Opinion | Restaurant workers are being neglected in Iowa’s COVID-19 vaccine process

Iowa skips vaccinating once-essential workers amid weakened protections.

U+of+Iowa+students+given+first+round+of+vaccinations+on+Thursday%2C+Jan+28%2C+2021.A+medical+student+receives+the+Moderna+vaccine.

Jeff Sigmund

U of Iowa students given first round of vaccinations on Thursday, Jan 28, 2021.A medical student receives the Moderna vaccine.

Evan Mantler, Opinions Contributor


Iowa officials are serving up a steaming plate of hypocrisy. At the start of the pandemic, restaurant employees and other food service workers were considered essential, but these once-necessary workers are left behind as Iowa rolls out the vaccine.

The Iowa Department of Public Health announced the current phase of COVID-19 vaccine distribution will include essential agriculture and food production workers but not employees in the restaurant and food service industry.

Though the vaccine is in high demand, Iowa should support food service employees just as much as other essential workers.

Iowa’s reliance on restaurants throughout the pandemic established a responsibility to prioritize food and dining staff when distributing the vaccine.
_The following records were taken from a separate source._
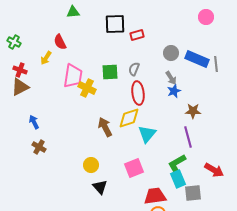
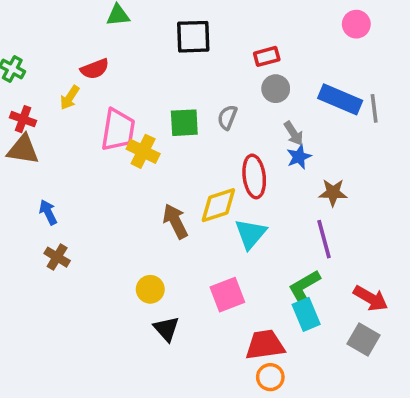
red rectangle: (137, 35) -> (267, 56), moved
red semicircle: (60, 42) -> (95, 69), turned -84
gray circle: (171, 53) -> (276, 89), moved
brown triangle: (20, 87) -> (23, 150), turned 36
red ellipse: (138, 93) -> (254, 176), moved
gray square: (193, 193) -> (363, 339), moved, turned 36

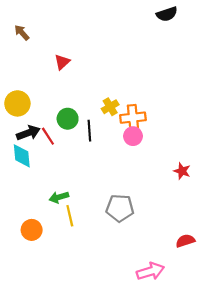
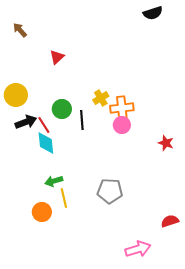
cyan diamond: (22, 156) -> (46, 143), moved
red star: (182, 171) -> (166, 143), moved
orange circle: (32, 230) -> (42, 212), moved

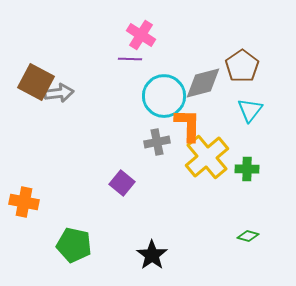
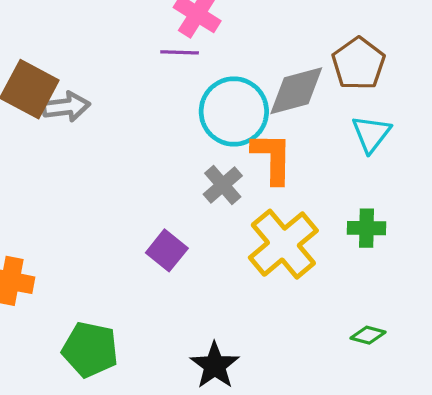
gray cross: (157, 142) -> (223, 185), turned -30
yellow cross: (207, 157) -> (283, 244), moved

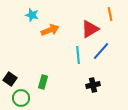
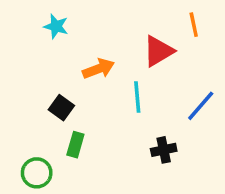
orange arrow: (50, 30) -> (98, 69), moved
blue line: (101, 51) -> (201, 106), moved
black square: (10, 79) -> (61, 108), moved

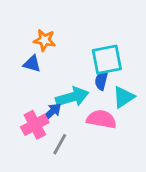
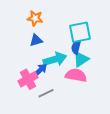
blue triangle: (32, 64) -> (36, 40), moved, turned -32
cyan triangle: (124, 97) -> (81, 59), moved
gray line: (60, 144) -> (46, 93), turned 35

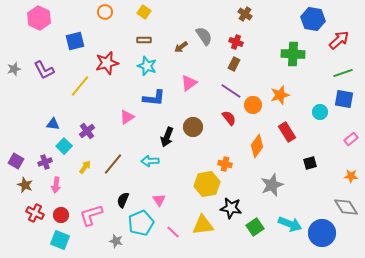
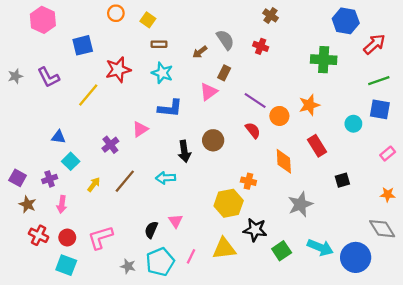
yellow square: (144, 12) -> (148, 20), moved
brown rectangle: (234, 64) -> (224, 73), moved
purple cross: (87, 131) -> (110, 145), moved
black arrow: (167, 137) -> (184, 151), turned -30
orange diamond: (257, 146) -> (284, 161), turned -40
black semicircle: (123, 200) -> (151, 230), moved
cyan pentagon: (141, 223) -> (160, 262), moved
pink line: (173, 232) -> (191, 256), turned 72

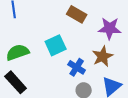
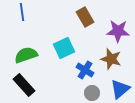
brown rectangle: (77, 14) -> (85, 17), turned 30
brown star: (103, 56) -> (111, 59), turned -30

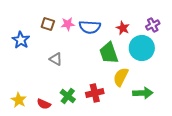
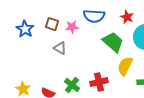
brown square: (48, 24) -> (52, 24), moved
pink star: (68, 24) -> (72, 27), moved
green trapezoid: (109, 53) -> (113, 42), turned 150

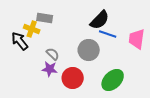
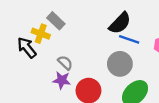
gray rectangle: (45, 18) -> (56, 21), turned 35
gray circle: (89, 50) -> (120, 64), moved

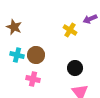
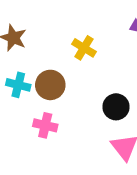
yellow cross: (70, 30) -> (84, 48), moved

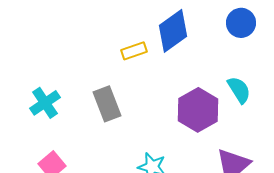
The state’s categorization of restaurant employees as essential, along with limited unemployment coverage, forced many to return to work amid unsafe conditions.

Now when it’s time to actually protect these “essential” employees, Iowa balks.

Max Halverson, a senior at the University of Iowa, has worked as a server at Vue since early August. Halverson said he was excited to learn that food and agriculture workers were included in phase 1B, but later discovered that he would not qualify.

“If people want to go out and have a drink at a bar, then we’re essential,” Halverson said. “But when it comes to the vaccine we’re just told, ‘Sorry.’”

All this comes amid Gov. Kim Reynolds’ decision to lift the state’s partial mask mandate and restrictions on bars and restaurants — changes that could dramatically increase risks to workers in the industry.

Restaurant employees, particularly those in customer service roles, are disproportionately vulnerable to the virus as they interact with unmasked patrons each shift. While added sanitation may decrease risk, it certainly doesn’t provide the same level of protection as a vaccine or collective actions like a mask mandate.

Further, the pandemic placed added financial strain on food service workers, many of whom rely on tips to supplement low pay. Fewer patrons, evolving customer attitudes, switching to delivery and take-out, and inconsistent scheduling have all contributed to a decrease in workers’ much-needed tips.

If we really must return to eating out in order to help struggling local businesses and their employees, we should do it with every available precaution. Skipping restaurant workers for the vaccine while lifting restrictions just sets Iowa up for another spike in cases, which will ultimately harm the businesses the state aims to protect.

Iowa’s weak regulations and half-hearted enforcement put restaurant staff in constant and unnecessary danger during the pandemic. It is unfair for Reynolds to lift the state’s already anemic restrictions while Iowa neglects restaurant workers in vaccine distribution.

“It’s about the consumers versus the actual people who are doing the service,” Halverson said.

Iowa shouldn’t abandon the people we’ve relied on during the pandemic. If restaurant workers were essential before, they should remain essential in upcoming public safety plans.

We shouldn’t be pushing for a return to normal or looser regulations when it puts Iowans in danger. Instead, we should be doing all we can to keep essential workers safe.


Columns reflect the opinions of the authors and are not necessarily those of the Editorial Board, The Daily Iowan, or other organizations in which the author may be involved.